A different view came from David Hik, a biologist in the department of biological sciences at the University of Alberta. He said emerging research shows pikas seem adaptable to different elevations, diets and environmental conditions.

“My feeling is they are pretty resilient and, within the range of variation we expect in the next century, they’ll probably be fine and be able to move upslope,” said Hik.

“They can actually cope with pretty wide ranging conditions and variability. They’ve been around for a long time, through multiple glacial cycles, and yet are fairly widely distributed.”

Hik said temperature is a good index to measure future vulnerability of pikas in the long-term, but said what seems to cause declines in populations in the short-term is the absence of winter snow, compounded by increasing rain-on-snow events.

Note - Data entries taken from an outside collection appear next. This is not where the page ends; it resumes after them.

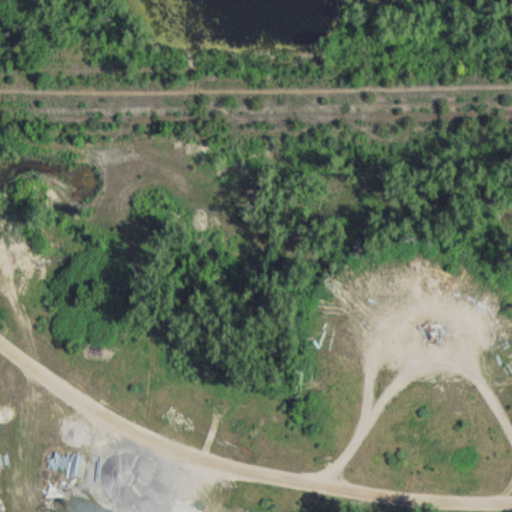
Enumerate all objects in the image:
road: (256, 93)
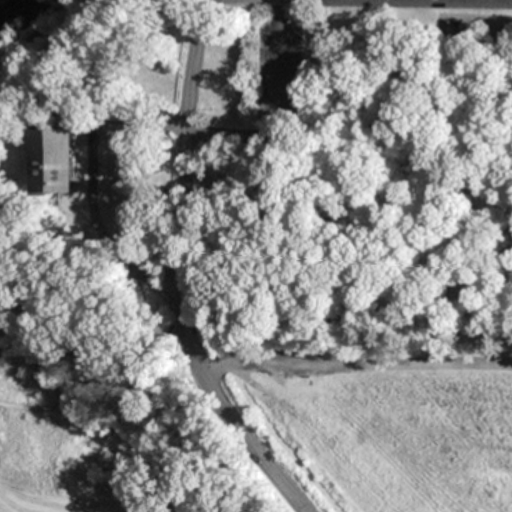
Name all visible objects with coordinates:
road: (501, 0)
river: (16, 8)
building: (58, 160)
park: (352, 181)
road: (95, 187)
building: (510, 223)
road: (183, 273)
road: (355, 364)
park: (200, 375)
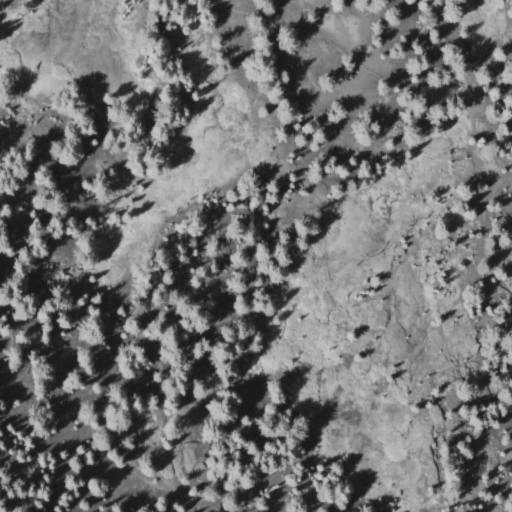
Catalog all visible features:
road: (91, 241)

Pot outsells hootch in Aspen some months

ASPEN, Colo. – You think cannabis isn’t a big thing in Aspen? Consider this. Last year, according to city records, the seven stores that sold marijuana for either medical or recreational purposes racked up $8.3 million in sales.

For three months of the year — March, July and December — cannabis revenues were greater than for beer and liquor stores. However, that excludes liquor sales at bars and restaurants. By the same measure, cannabis sales lagged that of beer and liquor for the year, but not by much, reports The Aspen Times, after studying figures released by city officials.

For the city, sales produced $200,000 in tax revenues last year.

This compares with $135 million in tax revenues and fees across Colorado levied against $1 billion in sales.

But what can be said about the effect of marijuana legalization on Aspen? The Times talked with Bill Linn, the city’s assistant police chief. If anything, he said, legalization has lightened the load of police officers, who no longer feel compelled to seize the substance and then complete the paperwork.

Too, as compared to alcohol, it has a milder impact on civic order. “Marijuana doesn’t exactly whip people into a frenzy to act out or go to a bar and pick a fight,” he said.

However, the jury is still out, at least in the mind of police. “I think 10 years is a good time to look back and make that determination,” Linn said. “Now, it’s working out fine.”